**SELECTED EXCERPT**
2. Problem formulation
The major concern to date in the Karoo is the contamination of readily accessible water supply, i.e. surface water or groundwater resources. The development of an unconventional gas field does not occur in a matter of months, with a typical initiation phase of 10 years before gas production can continuously take place [20; 3]. In the instance of South Africa, a number of issues restrict the development of an effective gas extraction project. The infrastructure for gas transport (pipelines) in South Africa is very limited since no conventional terrestrial gas fields exist within the borders of the country. The Soekor wells drilled between 1965 and 1977 have yielded only tentative clues to the availability of gas in the Karoo basin. In this regard the major gas companies have to do a comprehensive exploration and verification program that could last from 3-6 years depending on the geological complexity of the development area. This would be followed by a pilot study to evaluate the basic characteristics of the reservoir which can be done on a number of sites simultaniously over a period of 2-4 years. Finally, if the gas in place is adequate then the process can be developed into full production of gas which can last for 30-100 years depending on gas prices and availability within the shales.
The geology of South Africa is quite varied considering the land size. One distinguishing feature of the geology is the presence of dolerite sills and dykes (Figure 4). The stack of sedimentary strata above the targeted formation in the Karoo consists of a succession of shale, mudrock, sandstone and dolerite. Each of these rock-types are generally characterised by low matrix transmissivities (between 0.5-50 m2/day) . These values were obtained from pump tests carried out on Karoo aquifers less than 200 m deep. Matrix transmissivities at greater depth would therefore be expected to be even less than these values, however this still needs to be confirmed in the future. Dolerite matrix has also been found to be quite impermeable  but due to the process of intrussion it can also act as an conduit. It is expected that the process of well field development would take into consideration the presence of these structures and that upward injection and production fluids would be limited.
Many of the areas where the shale formations have the potential to represent a good prospective target for exploration are also characterised by multiple dolerite intrusions. Drilling in a dolerite sill environment will face challenges that can be overcome if sufficient investigation is carried out on these intrusive structures at depth. There is sparse information on the structure of deep dolerite sills and associated deep groundwater and water strikes in the Karoo lithostratigraphic formations. All available data comes from groundwater exploration drilling at shallow to medium depth (< 300 m). Several groundwater strikes were intercepted at that depth . Below this depth, the presence of deep water strikes in the Karoo formations and associated dolerite, their yields and the composition of the water are still a matter of debate.

**PROBLEM 1**
Using the Karoo shale gas text, answer these:
(a) How long could the exploration and verification program last?
(b) What range of matrix transmissivities is given for the rock types in the sedimentary stack?
(c) From what kind of drilling, and at what depth, does all available data on dolerite sills and groundwater come?
**PROBLEM 2**
Extend the Karoo shale gas text, starting after its last sentence.

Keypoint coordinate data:

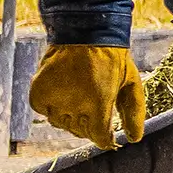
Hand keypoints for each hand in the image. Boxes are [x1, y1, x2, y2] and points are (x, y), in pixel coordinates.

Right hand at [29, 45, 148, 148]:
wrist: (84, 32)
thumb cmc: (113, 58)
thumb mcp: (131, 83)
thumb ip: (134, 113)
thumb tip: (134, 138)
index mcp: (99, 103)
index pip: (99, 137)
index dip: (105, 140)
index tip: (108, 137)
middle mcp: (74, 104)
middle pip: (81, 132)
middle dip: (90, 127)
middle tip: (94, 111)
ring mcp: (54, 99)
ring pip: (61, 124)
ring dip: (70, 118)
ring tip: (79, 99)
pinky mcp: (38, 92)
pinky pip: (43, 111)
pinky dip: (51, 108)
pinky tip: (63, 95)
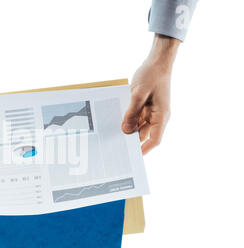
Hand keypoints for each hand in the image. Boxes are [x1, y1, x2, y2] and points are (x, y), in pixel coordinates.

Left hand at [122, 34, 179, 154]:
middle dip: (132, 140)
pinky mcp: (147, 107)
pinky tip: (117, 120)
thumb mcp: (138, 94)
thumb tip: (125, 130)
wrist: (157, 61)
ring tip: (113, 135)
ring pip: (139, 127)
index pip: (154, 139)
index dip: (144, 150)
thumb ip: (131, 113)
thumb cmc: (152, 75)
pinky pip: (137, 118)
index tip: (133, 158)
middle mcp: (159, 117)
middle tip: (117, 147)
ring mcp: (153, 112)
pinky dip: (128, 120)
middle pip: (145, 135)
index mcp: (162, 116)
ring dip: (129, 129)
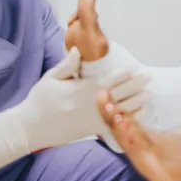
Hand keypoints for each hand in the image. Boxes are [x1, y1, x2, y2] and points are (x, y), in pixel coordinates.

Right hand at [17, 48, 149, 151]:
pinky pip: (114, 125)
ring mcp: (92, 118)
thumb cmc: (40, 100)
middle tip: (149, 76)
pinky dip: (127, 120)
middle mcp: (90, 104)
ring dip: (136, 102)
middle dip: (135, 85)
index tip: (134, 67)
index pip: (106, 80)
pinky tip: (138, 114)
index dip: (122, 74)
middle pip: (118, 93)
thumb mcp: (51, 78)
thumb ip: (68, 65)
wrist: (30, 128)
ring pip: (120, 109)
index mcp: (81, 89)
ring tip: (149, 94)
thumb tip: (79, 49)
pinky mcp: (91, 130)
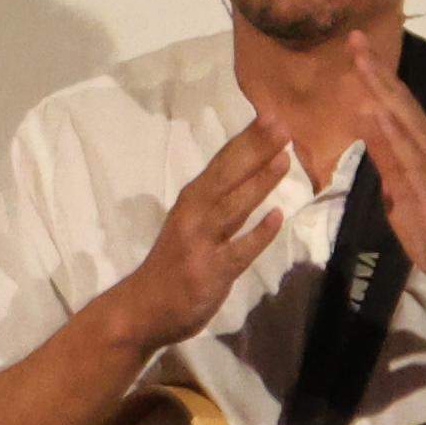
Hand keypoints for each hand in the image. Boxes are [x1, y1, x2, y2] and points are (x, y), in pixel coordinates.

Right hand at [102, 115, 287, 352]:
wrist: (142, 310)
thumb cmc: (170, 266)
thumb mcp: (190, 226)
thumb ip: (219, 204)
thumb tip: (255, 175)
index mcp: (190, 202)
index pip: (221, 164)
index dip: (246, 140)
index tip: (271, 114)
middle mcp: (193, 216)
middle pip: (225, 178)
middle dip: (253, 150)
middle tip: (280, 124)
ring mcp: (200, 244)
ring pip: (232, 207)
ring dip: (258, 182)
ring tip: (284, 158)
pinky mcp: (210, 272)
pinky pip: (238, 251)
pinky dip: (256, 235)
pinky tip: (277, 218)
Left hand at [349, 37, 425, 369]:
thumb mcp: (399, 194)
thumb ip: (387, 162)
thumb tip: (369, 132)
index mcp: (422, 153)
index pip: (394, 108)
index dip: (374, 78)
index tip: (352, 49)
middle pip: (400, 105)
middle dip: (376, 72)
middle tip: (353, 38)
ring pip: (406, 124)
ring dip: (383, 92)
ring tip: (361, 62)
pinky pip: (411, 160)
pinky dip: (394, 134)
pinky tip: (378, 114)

==

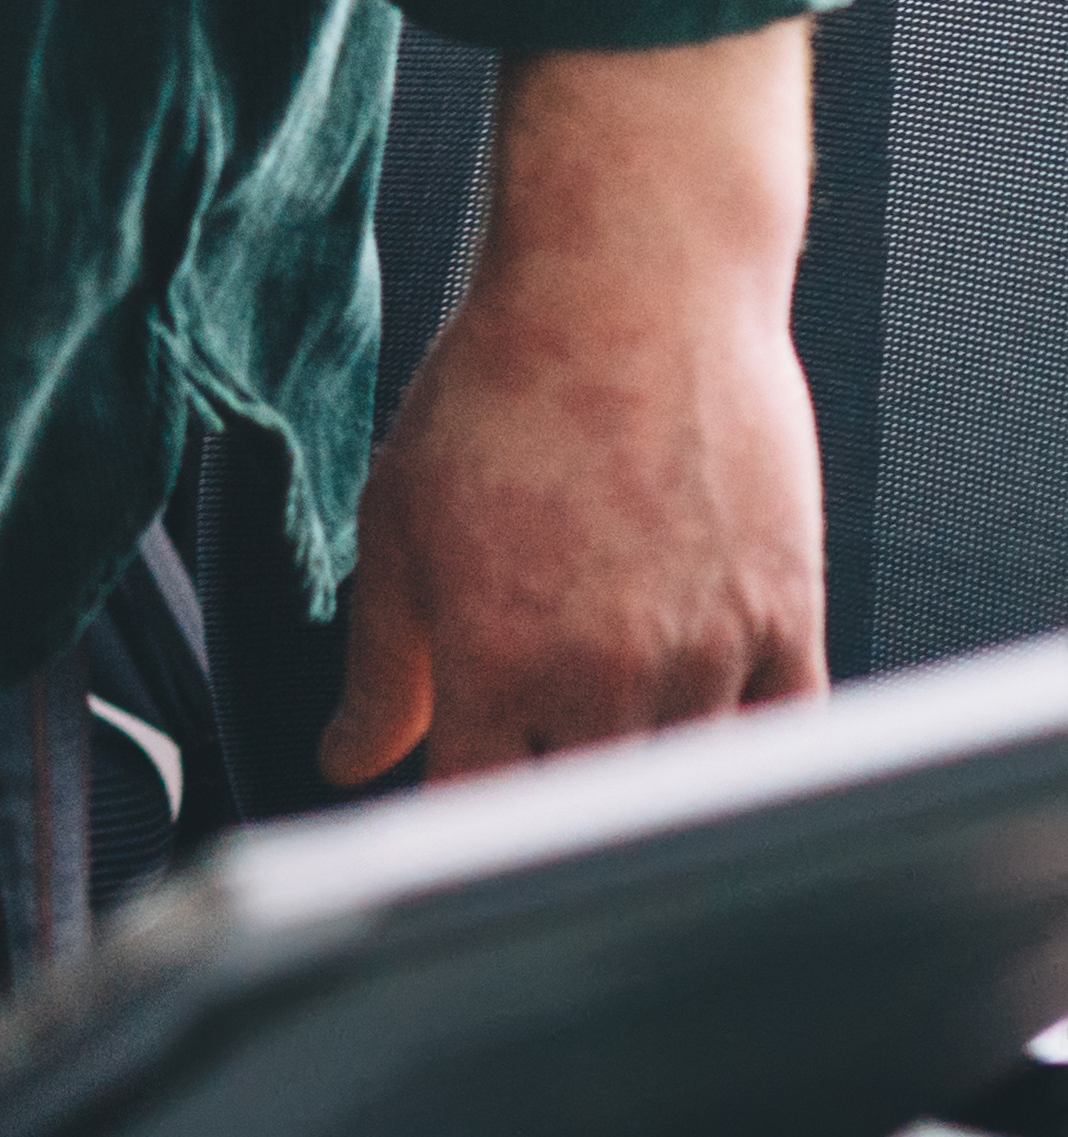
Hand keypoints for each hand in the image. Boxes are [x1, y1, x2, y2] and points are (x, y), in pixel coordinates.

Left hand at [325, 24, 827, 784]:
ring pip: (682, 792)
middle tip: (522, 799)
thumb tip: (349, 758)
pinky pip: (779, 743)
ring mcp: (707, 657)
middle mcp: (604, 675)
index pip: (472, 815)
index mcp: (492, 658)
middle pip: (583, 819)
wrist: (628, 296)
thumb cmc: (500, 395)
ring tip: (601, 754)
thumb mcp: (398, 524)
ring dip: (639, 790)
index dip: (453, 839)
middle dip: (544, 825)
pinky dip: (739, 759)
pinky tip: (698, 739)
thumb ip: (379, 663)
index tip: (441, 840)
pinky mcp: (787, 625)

**TASK OUTPUT 1**
(a) It could last 3-6 years, depending on the geological complexity of the development area.
(b) Between 0.5 and 50 m2/day.
(c) From groundwater exploration drilling at shallow to medium depth (< 300 m).

**TASK OUTPUT 2**
The key question is: Can dykes act as vertical conduits for groundwater flow or hydraulic fracturing fluids? From current literature available [2; 23], it is clear that many water strikes occur between 0-70 metres below ground level (i.e. in the weathered zone) and are found at the contact dyke-sediment. Below 70 metres the water strikes are found along transgressive fractures. The main mechanism of flow dynamics at depth and around dykes is associated with sub-horizontal fractures. These fractures are not linked to one another and collect water from the matrix (dual porosity medium). The influence of dolerite dykes on vertical groundwater circulation at depth seems therefore to be limited, but cannot be excluded due to limited data availability. The T-values from different case studies also show that permeability of the dykes is too low to allow for major flow in the dykes themselves .
However there is evidence of a natural connection between deep groundwater systems and the surface, as evidenced by sixteen naturally occurring warm water (thermal) springs (26-41oC) in the main Karoo Basin south of latitude 28 degrees [25; 26]. These waters originate at a maximum depth of between 450 m and 1 150 m, as calculated from the geothermal gradient and the surface temperature of the waters. All the waters are according to Kent  are originally meteoritic and mainly deviate in composition due to differences in different compositions of the different rock lithologies associated with the spring, indicating also the presence of connate water. The waters of the central and eastern Karoo have NaCl as the prominent constituent with total dissolved solids ranging from 480-780 mg/l. A few springs are, however characterised by high NaHCO3 and SO4 contents, e.g. Stinkfontein, south of Beaufort West and the spring at Cradock. Biogenic methane is one of the main gases commonly associated with the hot springs in the main Karoo Basin and in some instances constitutes the only gas present. The other gases present are mainly H2, N2, He and Ar .
Currently within popular literature hydraulic fracturing and well field development is grouped together under the phrase of fracking. This is clearly incorrect as gas companies refer to fracking as the process of hydraulic fracturing of the formation (shale or gas containing strata) for the purpose of increasing the porosity and permeability of the system to extract shale gas. In order to effectively evaluate the risks associated with hydraulic fracturing, it is best to assess the whole process in which an unconventional shale gas well is developed. This will include the drilling, hydraulic fracturing, well completion, production phase and post closure of the well field itself.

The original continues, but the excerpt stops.